初めての抗がん剤、不安ですよね。私自身もその状況になったときには、あれこれ心配なことが浮かんできて、すごく不安になるのではないかと想像します。

不安という感情は、「不確実な脅威」を認識したときに生じる感情で、「気を付けてね」と自分自身に注意を促すアラームの意味があります。なので、初めての抗がん剤という状況で不安が生じるのは当たり前で、消そうとする必要はありません。

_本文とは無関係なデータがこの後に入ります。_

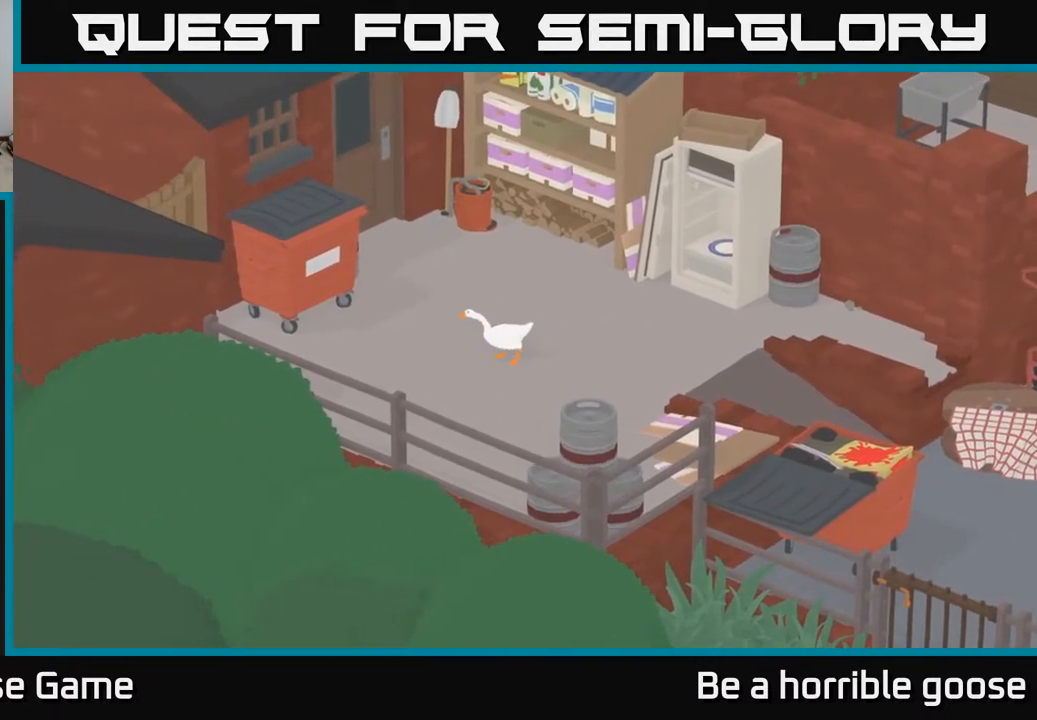
{"buttons": [], "left_stick": "up-right", "right_stick": "center", "events": [[33, "left_stick", "up"], [417, "A", "up"], [417, "left_stick", "up-right"]]}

その抗がん剤のことを事前によく知っておくことで、不安のもととなる「不確実な脅威」を減らすことができます。なので、担当医や薬剤師さんに、その治療の効果と副作用(何日目にどういう副作用が出やすいか、その副作用が出たときにどういう対処をしたらよいか)をしっかり聞いておくことで、備えができると思います。

このような十分な情報を得ても、実際に体験してみないとわからないことはたくさんあるので、不安は残るでしょう。「あとはやってみないとわからないや」とここは開き直るしかないのですが、不安が強まって生活に支障が出てしまう(アラームが一日中なりっぱなしになってしまう)場合は、精神科医や心理士などのメンタルの専門家に相談することもよいでしょう。

一つだけ確実なことがあります。実際に受けて見られると、たとえその治療がつらかったとしても、「ああこんな感じなんだな」ということがわかり、不安は確実に軽減するでしょう。